#### Data extract
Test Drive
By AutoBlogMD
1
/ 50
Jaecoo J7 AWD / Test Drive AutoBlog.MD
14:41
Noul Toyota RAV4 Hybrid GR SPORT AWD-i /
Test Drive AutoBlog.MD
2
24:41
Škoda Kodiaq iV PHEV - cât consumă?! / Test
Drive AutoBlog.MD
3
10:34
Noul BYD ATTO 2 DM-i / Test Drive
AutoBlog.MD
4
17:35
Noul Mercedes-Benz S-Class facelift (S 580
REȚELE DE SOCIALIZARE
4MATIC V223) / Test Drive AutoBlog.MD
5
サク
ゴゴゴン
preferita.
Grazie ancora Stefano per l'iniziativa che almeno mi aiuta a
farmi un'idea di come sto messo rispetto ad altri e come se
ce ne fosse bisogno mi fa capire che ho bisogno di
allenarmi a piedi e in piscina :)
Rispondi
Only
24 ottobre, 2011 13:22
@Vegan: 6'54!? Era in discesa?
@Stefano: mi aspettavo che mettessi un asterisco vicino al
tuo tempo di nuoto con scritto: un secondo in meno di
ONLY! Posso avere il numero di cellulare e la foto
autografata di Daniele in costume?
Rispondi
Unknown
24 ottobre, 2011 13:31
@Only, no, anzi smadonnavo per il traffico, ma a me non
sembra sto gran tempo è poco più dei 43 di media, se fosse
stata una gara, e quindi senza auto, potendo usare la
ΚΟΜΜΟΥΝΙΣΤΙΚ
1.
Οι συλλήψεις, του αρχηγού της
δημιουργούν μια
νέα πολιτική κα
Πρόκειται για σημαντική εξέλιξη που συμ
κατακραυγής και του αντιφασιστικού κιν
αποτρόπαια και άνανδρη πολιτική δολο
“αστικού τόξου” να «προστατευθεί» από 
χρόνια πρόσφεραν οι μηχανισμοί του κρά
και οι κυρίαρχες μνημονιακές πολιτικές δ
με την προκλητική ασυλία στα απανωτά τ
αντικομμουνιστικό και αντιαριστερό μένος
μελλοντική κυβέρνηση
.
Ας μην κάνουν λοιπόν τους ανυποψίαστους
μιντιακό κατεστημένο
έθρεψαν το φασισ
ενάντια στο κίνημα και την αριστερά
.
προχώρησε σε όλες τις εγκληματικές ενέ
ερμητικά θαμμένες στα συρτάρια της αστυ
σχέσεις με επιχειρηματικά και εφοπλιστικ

#### Request
Report how many lines in the listing above contain the string "Drive", giving the number alone.

#### Exercise response
6